The Brexit White Paper proposes a win-win path for financial services

The Brexit White Paper proposes a win-win path for financial services

Theresa May’s Brexit White Paper has many controversial elements but the plan for financial services is broadly right. There may be adjustments to be made elsewhere, but the UK should avoid the proposals for services being caught up in a re-vamp of the approach on goods.

The White Paper aims to enhance the EU’s (and UK’s) existing equivalence regime for financial services. This regime is one which the UK has been instrumental in developing over the last few years and already underpins mutual access and mutual recognition arrangements between the EU and other countries in financial services.

Even without any recognition arrangements in place, there are other ways to serve EU27 customers – particularly wholesale customers. But businesses are used to operating within the wider ‘’envelope” that recognition arrangements provide and tend to prefer to have these in place so long as the City’s financial regulations remain pro-competitive and apolitical. Moreover, an enhanced equivalence approach would avoid partial fragmentation of businesses on Brexit, which could reduce or remove liquidity and cause unpredictable economic harm – principally to the EU27.
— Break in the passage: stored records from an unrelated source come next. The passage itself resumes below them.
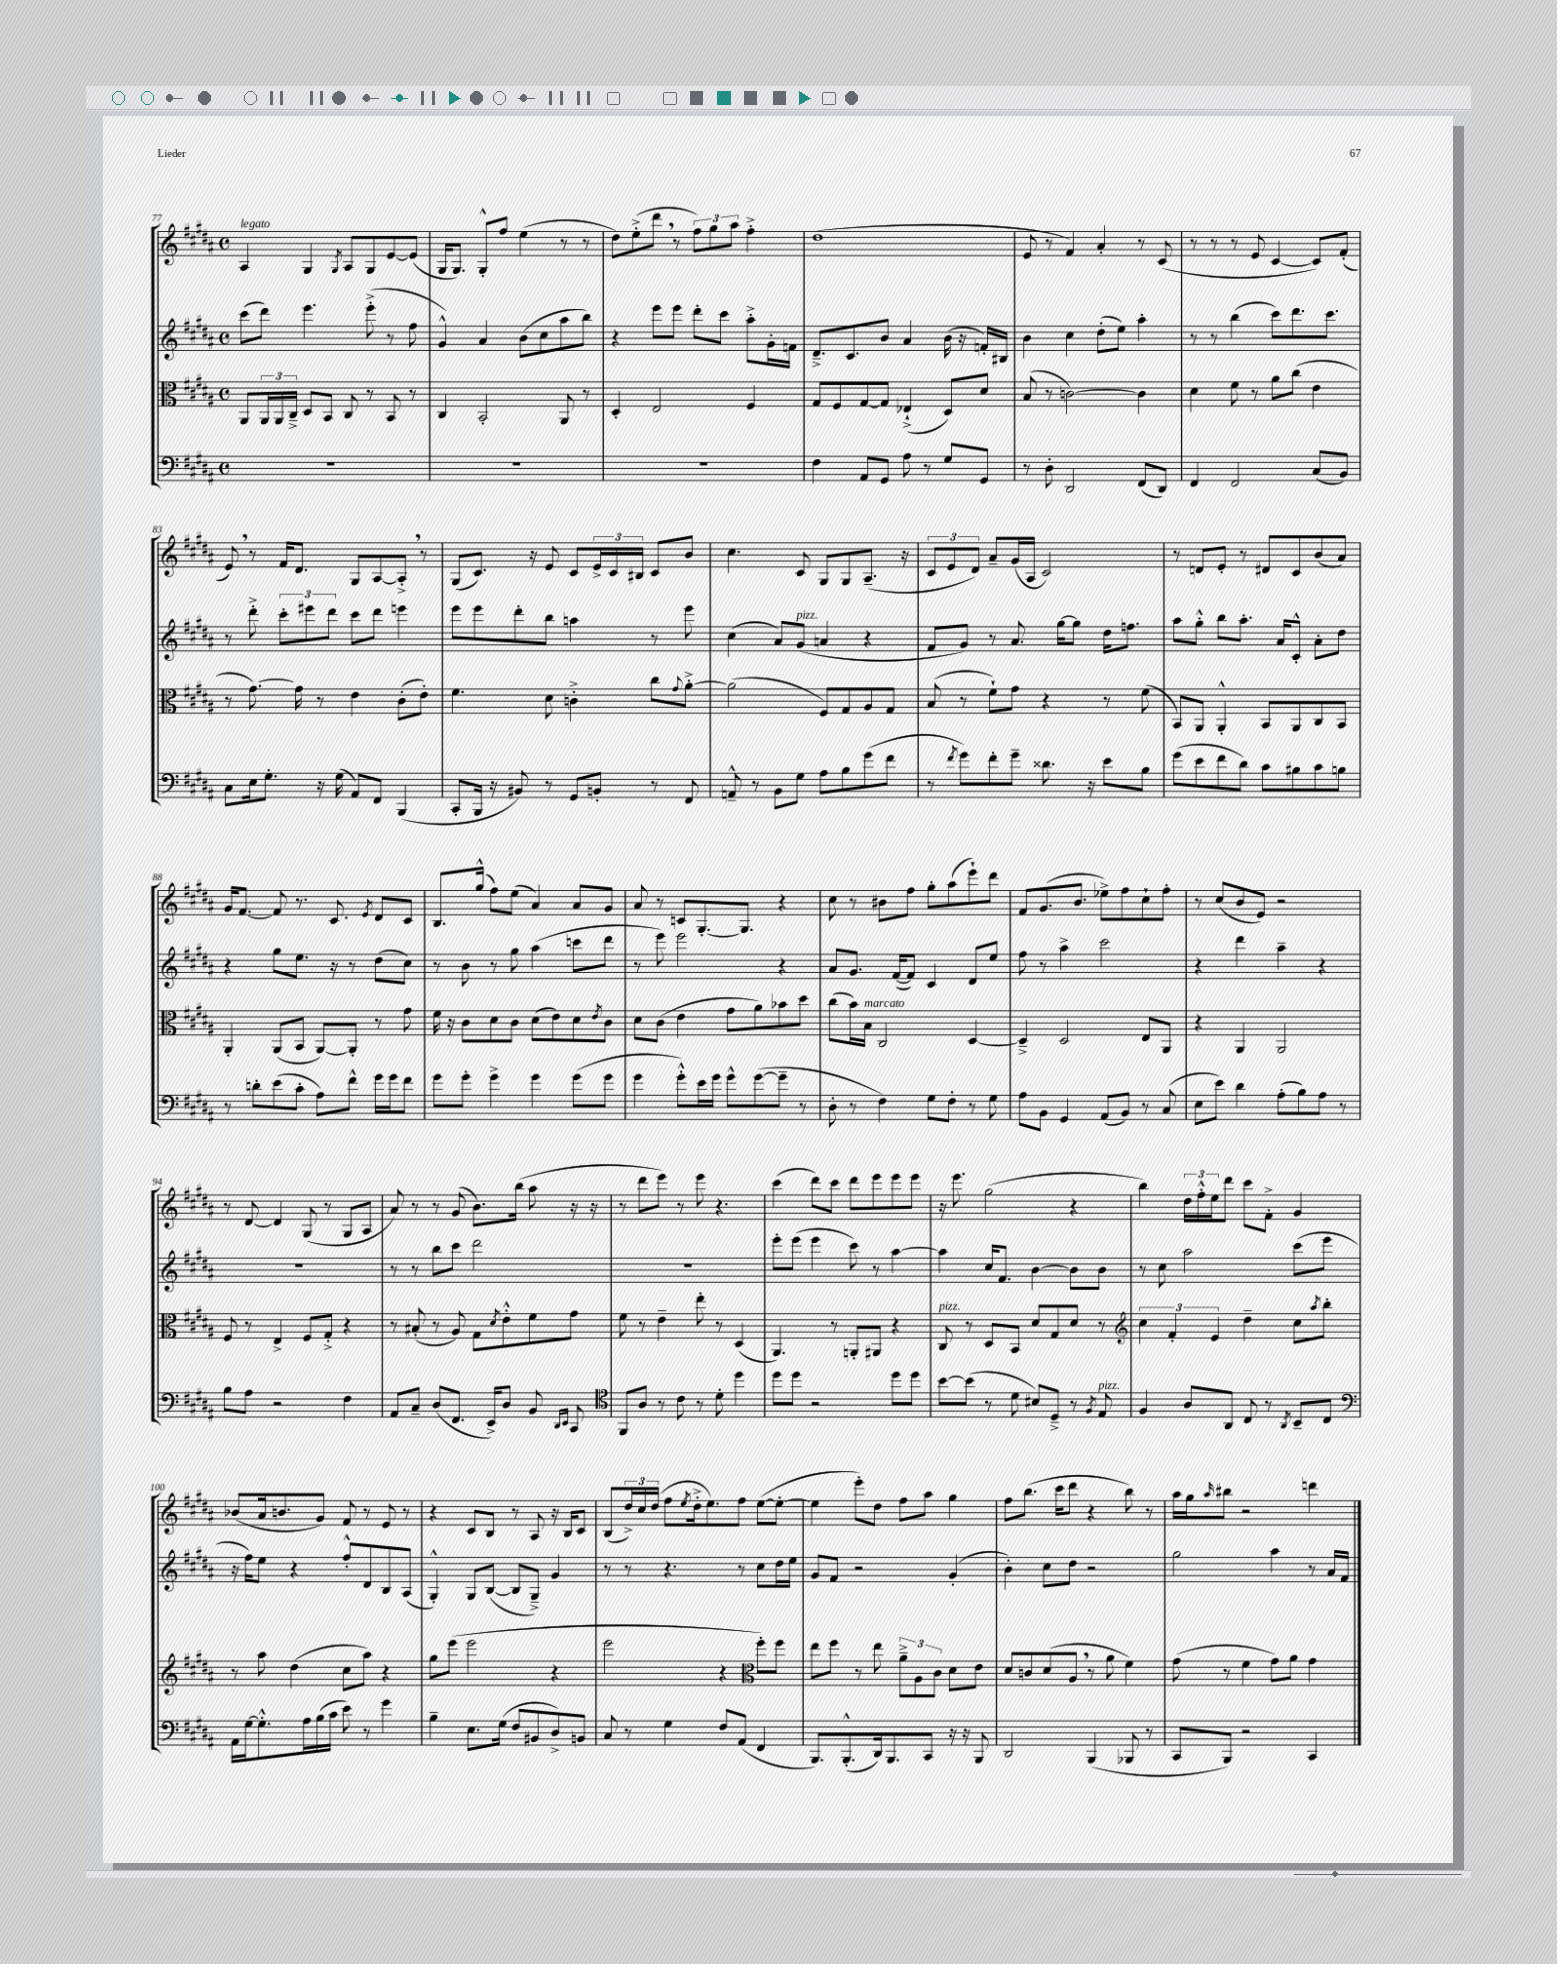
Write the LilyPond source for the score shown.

<<
\new StaffGroup <<
\new Staff = "s0" {
    \clef treble \key b \major \defaultTimeSignature \time 4/4
    ais4^\markup { \italic "legato" } gis4 \acciaccatura { gis8 } ais8 gis8 e'8~ e'8( |
    gis16 gis8.) gis8-.-^ fis''8 e''4( r8 r8 |
    dis''8) e''8-.->( dis'''8 \breathe r8 \tuplet 3/2 { fis''8) gis''8 ais''8 } fis''4-.-> |
    dis''1( |
    e'8 r8 fis'4) ais'4-. r8 cis'8( |
    r8 r8 r8 e'8 cis'4~ cis'8) fis'8-.( |
    e'8) \breathe r8 fis'16 dis'8. gis8 ais8~ ais8-.-> \breathe r8 |
    gis8( cis'8.) r16 e'8 cis'8 \tuplet 3/2 { e'16-> cis'16 bis16 } cis'8 b'8 |
    cis''4. cis'8 gis8 gis8 ais8.--( r16 |
    \tuplet 3/2 { cis'8 e'8 dis'8) } ais'8-- gis'16( ais16 cis'2) |
    r8 d'8 e'8-. r8 dis'8 cis'8 b'8( ais'8) |
    gis'16 fis'8.~ fis'8 r8. cis'8. \acciaccatura { e'8 } dis'8 cis'8 |
    b8. gis''16-^( fis''8) e''8( ais'4) ais'8 gis'8 |
    ais'8 r8 c'8 gis8.~-. gis8. r4 |
    cis''8 r8 bis'8 fis''8 gis''8-. ais''8( e'''8-!) dis'''8 |
    fis'8 gis'8.( b'8. ees''8->) fis''8 cis''8-! fis''8-. |
    r8 cis''8( b'8 e'8) r2 |
    r8 dis'8~ dis'4 gis8( r8 gis8 ais8 |
    ais'8) r8 r8 gis'8( b'8.) b''16( ais''8 r16 r16 |
    r8 dis'''8 e'''8) r8 e'''8 r4. |
    cis'''4( dis'''8) cis'''8 dis'''8 e'''8 e'''8 e'''8 |
    r16 e'''8. gis''2( r4 |
    b''4) \tuplet 3/2 { dis''16 fis''16-.-^ e''16 } dis'''8 cis'''8 fis'8-.-> gis'4 |
    bes'8( ais'16 b'8. gis'8) fis'8 r8 e'8 r8 |
    r4 cis'8 b8 r8 ais8 r16 b16 cis'8 |
    b8( \tuplet 3/2 { dis''16->) cis''16 dis''16( } fis''8 \acciaccatura { e''8 } dis''16-.-> e''8.) fis''8 e''8~( e''8~-. |
    e''4 e'''8-.) dis''8 fis''8 ais''8 gis''4 |
    fis''8 b''8.( cis'''16 dis'''8 r4 b''8) r8 |
    ais''16 gis''16 \grace { ais''16 } bis''8 r2 d'''4 \bar "|." |
}
\new Staff = "s1" {
    \clef treble \key b \major \defaultTimeSignature \time 4/4
    cis'''8( dis'''8) e'''4. e'''8-.->( r8 fis''8 |
    gis'4-^) ais'4 b'8( cis''8 ais''8 b''8) |
    r4 e'''8 e'''8 dis'''8-. cis'''8 ais''8-.-> gis'16-. f'16 |
    dis'8.---> cis'8. b'8 ais'4 b'16( r16 f'16-.) bis16 |
    b'4 cis''4 dis''8-.( e''8) ais''4-. |
    r8 r8 b''4( cis'''8) dis'''8. cis'''8. |
    r8 dis'''8-.-> \tuplet 3/2 { cis'''8-. eis'''8 dis'''8 } cis'''8 dis'''8 e'''4 |
    e'''8 e'''8 dis'''8-. b''8 a''4 r8 e'''8 |
    cis''4( ais'8) gis'8^\markup { \italic "pizz." }( a'4 r4 |
    fis'8 gis'8) r8 ais'8. gis''16~ gis''8 dis''16 f''8. |
    ais''8 gis''8-.-^ b''8 ais''8.-. ais'16 cis'8-.-^ ais'8-. dis''8 |
    r4 gis''8 e''8. r16 r8 dis''8( cis''8) |
    r8 b'8 r8 gis''8 ais''4( c'''8 dis'''8 |
    r8 e'''8) e'''2 r4 |
    ais'8 gis'8. fis'16~( fis'8) cis'4 dis'8 e''8 |
    fis''8 r8 ais''4-> cis'''2 |
    r4 dis'''4 ais''4-- r4 |
    R1 |
    r8 r8 b''8 cis'''8 dis'''2 |
    R1 |
    e'''8-. e'''8( e'''4 cis'''8) r8 ais''4~ |
    ais''4 cis''16 fis'8. b'4~ b'8 b'8 |
    r8 cis''8 ais''2 cis'''8( e'''8 |
    r16 fis''16) e''8 r4 fis''8-.-^ dis'8 b8 ais8( |
    gis4-.-^) gis8 b8~( b8 gis8--->) gis'4 |
    r8 r8 r4. r8 cis''8 dis''16 e''16 |
    gis'8 fis'8 r2 gis'4-.( |
    b'4-.) cis''8 dis''8 r2 |
    gis''2 ais''4 r8 ais'16 fis'16 \bar "|." |
}
\new Staff = "s2" {
    \clef alto \key b \major \defaultTimeSignature \time 4/4
    ais,8 \tuplet 3/2 { ais,16 ais,16 cis16---> } dis8 b,8 cis8 r8 b,8 r8 |
    cis4 b,2-. ais,8 r8 |
    dis4-. e2 fis4 |
    gis8 fis8 gis8~ gis8 ees4-!->( dis8) dis'8 |
    b8( r8 c'2~) c'4 |
    dis'4 fis'8 r8 ais'8 cis''8( e'4 |
    r8 gis'8.~) gis'16 r8 e'4 cis'8-.( e'8-.) |
    fis'4. dis'8 c'4-.-> cis''8 \appoggiatura { gis'8 } ais'8~-.-> |
    ais'2( fis8) gis8 ais8 gis8 |
    b8( r8 fis'8-!) gis'8 r4 r8 fis'8( |
    b,8) ais,8 ais,4-.-^ b,8 ais,8 cis8 b,8 |
    ais,4-. ais,8( b,8 ais,8~) ais,8-. r8 gis'8 |
    fis'16 r16 cis'8 dis'8 cis'8 dis'8( e'8) dis'8 \acciaccatura { e'8 } cis'8 |
    dis'8 cis'8( e'4 gis'8 ais'8) bes'8 dis''8 |
    cis''8( b'16) b16^\markup { \italic "marcato" } cis2 dis4~ |
    dis4---> dis2 e8 ais,8 |
    r4 ais,4 ais,2 |
    fis8 r8 e4-> fis8 gis8-.-> r4 |
    r8 bis8-.( r8 ais8) gis8 \acciaccatura { dis'8 } e'8-.-^ fis'8 gis'8 |
    fis'8 r8 e'4-- e''8-. r8 dis4( |
    ais,4.) r8 a,8-. ais,8 r4 |
    cis8^\markup { \italic "pizz." } r8 dis8 b,8 dis'8 gis8 dis'8 r8 |
    \clef treble \tuplet 3/2 { cis''4 fis'4-. e'4 } dis''4-- cis''8 \acciaccatura { ais''8 } b''8-. |
    r8 ais''8 dis''4( cis''8 ais''8) r4 |
    gis''8 e'''8( e'''2 r4 |
    e'''2 r4 \clef alto fis''8-.) fis''8 |
    e''8 fis''8 r8 e''8 \tuplet 3/2 { ais'8---> ais8 cis'8 } dis'8 e'8 |
    dis'8 c'8 dis'8( ais8 \breathe r8 ais'8 fis'4) |
    gis'8( r8 fis'4 gis'8) ais'8 gis'4 \bar "|." |
}
\new Staff = "s3" {
    \clef bass \key b \major \defaultTimeSignature \time 4/4
    R1 |
    R1 |
    R1 |
    fis4 ais,8 gis,8 ais8 r8 gis8 gis,8 |
    r8 dis8-. dis,2 fis,8( dis,8) |
    fis,4 fis,2 cis8( b,8) |
    cis8 e16 gis8.-. r16 gis16( ais,8) fis,8 b,,4( |
    cis,8-. b,,16 r16 bis,8) r8 gis,8 b,8-. r8 fis,8 |
    a,8---^ r8 b,8 gis8 ais8 b8 gis'8( fis'8 |
    r8 \acciaccatura { fis'8 } gis'8) fis'8-. gis'8-- disis'8. r16 e'8 b8 |
    gis'8( e'8 fis'8 dis'8) cis'8 bis8 cis'8 b8 |
    r8 d'8-. e'8( cis'8-. ais8) fis'8-^ gis'16 gis'16 fis'8 |
    gis'8 gis'8-. gis'4-> gis'4 gis'8( gis'8 |
    gis'4 gis'8-.-^) e'16 gis'16 gis'8-^ gis'8~( gis'8-- r8 |
    dis8-. r8 fis4) gis8 fis8-. r8 gis8 |
    ais8 b,8 gis,4 ais,8( b,8) r8 cis8( |
    e8 e'8) dis'4 ais8-.( b8) ais8 r8 |
    b8 ais8 r2 fis4 |
    ais,8 cis8-- dis8( fis,8. e,16->) dis8 b,8 \grace { dis,16 e,16 } cis,8 |
    \clef tenor fis,8 ais8 r8 cis'8 r8 dis'8-. dis''4 |
    dis''8 dis''8 r2 dis''8 dis''8 |
    b'8~ b'8( r8 dis'8 bis8) dis8---> r8 \acciaccatura { fis8 } e8^\markup { \italic "pizz." } |
    fis4 ais8 ais,8 cis8 r8 \acciaccatura { ais,8 } b,8-- cis8 |
    \clef bass ais,16 gis16~ gis8.-.-^ ais16 b16( cis'16 e'8) r8 gis'4 |
    b4-- e8. gis16( fis8 bis,8 dis8->) b,8 |
    cis8 r8 gis4 fis8 ais,8( fis,4 |
    b,,8.) b,,8.-.-^( dis,16) b,,8. cis,8 r16 r16 b,,8 |
    dis,2 b,,4( bes,,8 r8 |
    cis,8 b,,8) r2 cis,4 \bar "|." |
}
>>
>>
\layout { \context { \Score currentBarNumber = #77 } }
What matters will be how equivalence is enhanced. Various French (and connected) officials have tried narrow the existing EU equivalence laws since the referendum outcome, in the hope of forcing businesses to come to their shores. However, it could be a highly damaging strategy for the EU27 if one country’s interests were preferred at the expense of the rest and the costs to the other EU27 members were ignored.

So far, the results of these efforts have, predictably, been limited. Furthermore, the EU as a priority needs some sort of deal on goods and agriculture as well as an exit payment from the UK. So sensible equivalence enhancements for services are under discussion and common sense appears to have taken root.
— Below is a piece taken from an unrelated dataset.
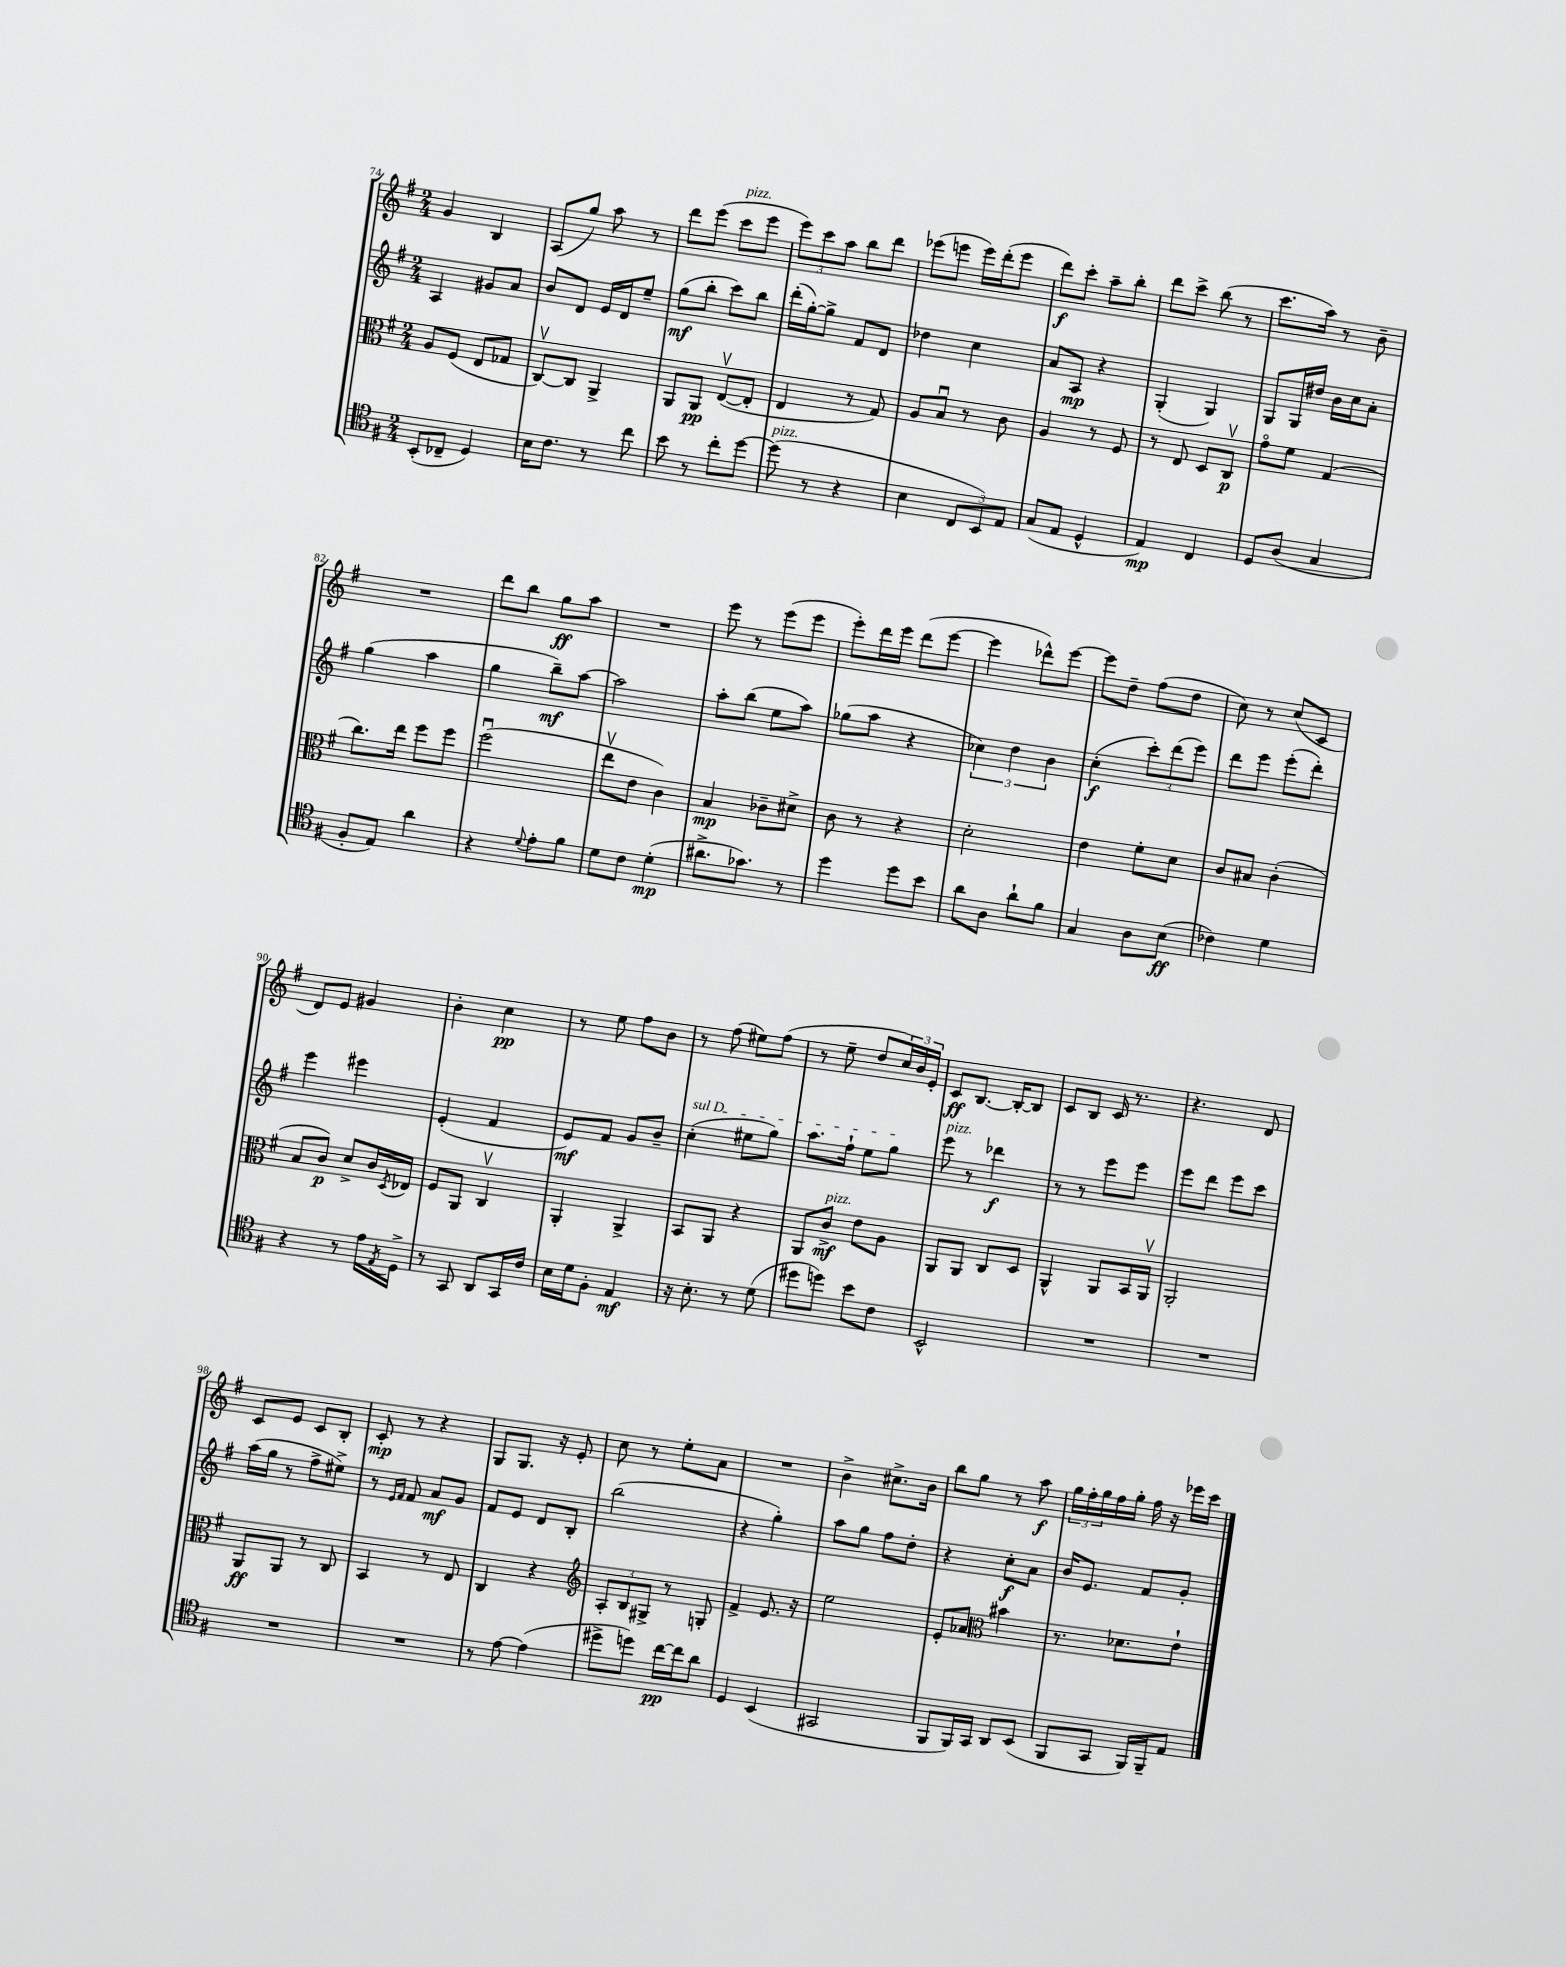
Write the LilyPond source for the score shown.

In A Template for Enhanced Equivalence, published in July last year, I aimed to fill the gaps in existing equivalence regimes and define equivalence by reference to high level outcomes. The UK’s White Paper proposals appear to reflect what was set out there. They would, if followed, mean neither side is rendered a rule-taker. The regime would also provide for procedural certainty, ensuring that if there is a fundamental difference in view on what outcomes should be met on a particular topic, the UK (or EU) can cease to be equivalent on that topic, losing access after a reasonable period.

Businesses would in such circumstances serve customers in the other’s market in the normal way. They would have time to deploy the various work-arounds that would permit them under international law arrangements to access EU27 clients. But the proposals are different in one respect to the Template: they suggest that no independent Tribunal would oversee the application of the equivalence definition. That may be because of the political realities, and the UK is therefore seeking to provide for certainty and fairness through procedural mechanics instead.

What matters now is that the drafting is subject to the right legal oversight, and crafted for precision, clarity and certainty. Equivalence needs to be defined in a manner setting out genuinely high level outcomes. The arrangements must not allow for any political stick to be wielded over the other party to conform. Rather, the procedures must allow for businesses to plan ahead. The UK sensibly proposes a provision ensuring all contracts remaining to be performed are protected and can continue being performed in the event of equivalence recognition falling away on a particular topic. This would recognise international law on acquired rights and avoid any potential jitters on the efficacy of the law in those circumstances.

Indeed, this route is the best way forward for a Brexit deal in financial services. Other options mooted since the referendum achieve no more, introducing new terminology to no benefit. And reverting to some form of passport would introduce unmanageable systemic risk for the global financial markets. In fact the EU’s single rulebook has become increasingly problematic for the global markets anyway and it was a mistake not to have adopted some sort of solution like this after the 2007-8 financial crisis.

As a result, whilst certain aspects of the White Paper need further attention, for services it seems directionally acceptable. The so-called flanking agreement for goods, by which the UK offers not to lower the UK’s existing standards on areas such as social standards and consumer protection, should not be allowed to seep into services. These arrangements are to do with EU concerns over customs and smuggling. The UK must retain flexibility on topic of services, whatever the arrangements reached on goods. There are also points to be added, such as the mutual recognition of legal privilege. But overall the controversy about sovereignty or the best route to frictionless access on goods should not affect thinking on services and should not be allowed to infect the finalisation of the services arrangements.

The UK’s Government and Treasury have clearly made progress. For financial services, the White Paper presents a significant advance and offers a win-win outcome. What is now key is that the UK announces policies optimising the no-deal fallback so businesses are fully hedged. Tax incentives and radical removals of regulatory red tape, contingent on that eventuality, are now required in order to remove residual business concerns.